Using an open model rather than sending data to a centralised LLM makes sense for companies with highly sensitive and proprietary data. Handing it over to a third party may be unpalatable to some companies and so making trade-offs in terms of model quality and cost, against the security of using in-house models have to be considered.

Dolly will be available on Databricks with the trained weights available to anyone wanting to experiment with the model. This is the first in a series of announcements from the company which is switching its focus to helping organisations harness large language models. “We believe in the incredible power of artificial intelligence to transform the productivity of every organisation and individual, and welcome you to join us on this journey. Stay tuned for more in this area in the coming weeks.”

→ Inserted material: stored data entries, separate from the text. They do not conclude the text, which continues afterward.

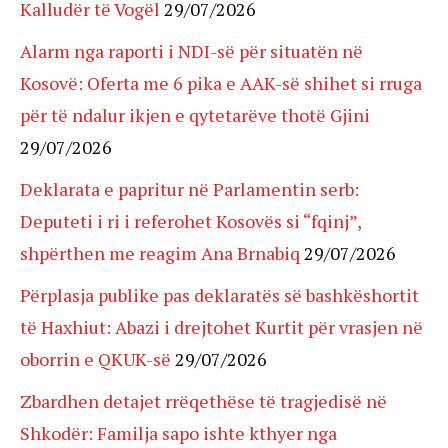
Kalludër të Vogël
29/07/2026
Alarm nga raporti i NDI-së për situatën në
Kosovë: Oferta me 6 pika e AAK-së shihet si rruga
për të ndalur ikjen e qytetarëve thotë Gjini
29/07/2026
Deklarata e papritur në Parlamentin serb:
Deputeti i ri i referohet Kosovës si “fqinj”,
shpërthen me reagim Ana Brnabiq
29/07/2026
Përplasja publike pas deklaratës së bashkëshortit
të Haxhiut: Abazi i drejtohet Kurtit për vrasjen në
oborrin e QKUK-së
29/07/2026
Zbardhen detajet rrëqethëse të tragjedisë në
Shkodër: Familja sapo ishte kthyer nga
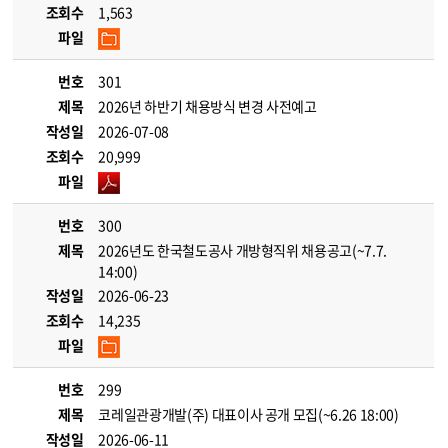
조회수
1,563
파일
번호
301
제목
2026년 하반기 채용방식 변경 사전예고
작성일
2026-07-08
조회수
20,999
파일
번호
300
제목
2026년도 한국철도공사 개방형직위 채용공고(~7.7.
14:00)
작성일
2026-06-23
조회수
14,235
파일
번호
299
제목
코레일관광개발(주) 대표이사 공개 모집(~6.26 18:00)
작성일
2026-06-11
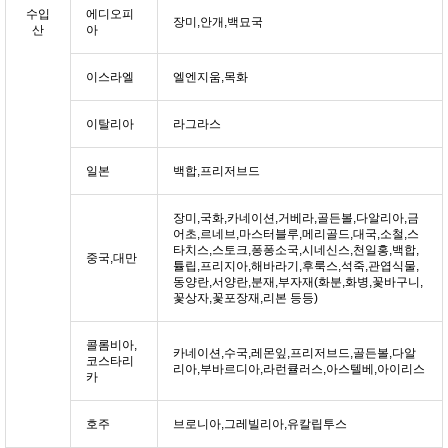
수입
에디오피
장미,안개,백묘국
산
아
이스라엘
엘엔지움,목화
이탈리아
라그라스
일본
백합,프리저브드
장미,국화,카네이션,거베라,골든볼,다알리아,금
어초,르네브,마스터블루,메리골드,대국,소철,스
타치스,스토크,퐁퐁소국,시네신스,천일홍,백합,
중국,대만
튤립,프리지아,해바라기,후룩스,석죽,관엽식물,
동양란,서양란,분재,부자재(화분,화병,꽃바구니,
꽃상자,꽃포장재,리본 등등)
콜롬비아,
카네이션,수국,레몬잎,프리저브드,골든볼,다알
코스타리
리아,부바르디아,라런큘러스,아스텔베,아이리스
카
호주
브로니아,그레빌리아,유칼립투스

Read more: UK AI regulation white paper dodges ChatGPT questions

Topics in this article : AI , Cloud , Databricks

参考译文

Databricks开源其Dolly大语言人工智能模型

为了向更广泛的受众开放其技术，企业软件公司Databricks在开源许可下发布了大型语言模型Dolly及其相关的训练代码。尽管基于一个小得多的底层模型，该公司表示，它有类似chatgpt的功能，可以“内部”运行。此举的灵感来自于OpenAI自然语言平台ChatGPT的成功，该平台在去年11月发布后的几个月内就成为增长最快的消费应用之一。此后，包括微软和谷歌在内的一些世界上最大的公司开始转向并发布生成式和自然语言人工智能工具。Databricks在一篇解释这一决定的博客文章中写道:“我们证明，任何人都可以使用过时的现成开源LLM，并通过在一台机器上使用高质量的训练数据，在30分钟内训练它，赋予它神奇的chatgpt般的指令遵循能力。”它发现，ChatGPT中使用的指令跟踪类型“似乎不需要最新或最大的模型”，并声称，与GPT-3中的1750亿个参数和GPT-4或谷歌的PaLM中的更多参数相比，仅60亿个参数就能够重建ChatGPT的功能。该公司表示:“我们相信，像Dolly这样的模型将有助于llm的民主化，将它们从极少数公司能负担得起的东西转变为每个公司都能拥有和定制的商品，以改善他们的产品。”OpenAI、Anthropic、AI21 Labs等开发商，以及微软、谷歌和IBM都向终端用户收取通过API调用访问其大型语言模型的费用。如果你需要定期打很多电话，这很快就会变得很贵。或者，训练这些相同的模型是一项昂贵的工作，需要数百个GPU小时和来自数据集的数万亿字。然后Meta向研究人员公布了其高质量语言模型LLaMA的权重。它已经使用超过80,000个GPU小时进行了训练，在LLaMA之上，斯坦福大学建造的Alpaca被调整为5万个类似人类的问题和答案的子集。这导致它从一个相对较小的训练数据集中展示出类似chatgpt的功能。来自Databricks的Dolly能够提供该公司所称的“惊人程度的指令遵循能力”，但它的型号要小得多。羊驼团队证明了一个最先进的模型可以用作聊天机器人引擎，Databricks表示，即使是多年的模型，如果在一个小的指令训练数据语料库上进行微调，也可以被调整为具有相同类型的行为。该公司解释说:“Dolly的工作原理是采用EleutherAI现有的60亿参数开源模型，并对其进行轻微修改，以获得原始模型中不存在的指令遵循功能，如头脑风暴和文本生成，使用的数据来自Alpaca。”考虑到与OpenAI或谷歌提供的底层模型相比，它的底层模型更老、更小，团队对它的工作效果如此之好感到惊讶。“这表明，ChatGPT等最先进模型的大部分定性收益可能归功于集中的指令遵循训练数据语料库，而不是更大或更好调优的基础模型。”“我们称这个模型为多利，以第一只克隆哺乳动物多利羊命名，因为它是羊驼的开源克隆，灵感来自美洲驼。我们正处于企业人工智能民主化的早期阶段，还有很多工作要做，但我们相信，对于那些希望廉价构建自己的指令遵循模型的公司来说，Dolly背后的技术代表了一个令人兴奋的新机会，”Databricks在一篇博客文章中表示。对于拥有高度敏感和专有数据的公司来说，使用开放模型而不是将数据发送到集中的LLM是有意义的。把它交给第三方可能会让一些公司感到不快，因此必须考虑在模型质量和成本方面做出权衡，以及使用内部模型的安全性。Dolly将在Databricks上提供训练过的重量，供任何想要试验模型的人使用。这是该公司一系列公告中的第一个，该公司将重点转向帮助组织利用大型语言模型。“我们相信人工智能具有不可思议的力量，可以改变每个组织和个人的生产力，欢迎您加入我们的旅程。未来几周，我们将继续关注这一领域的更多消息。”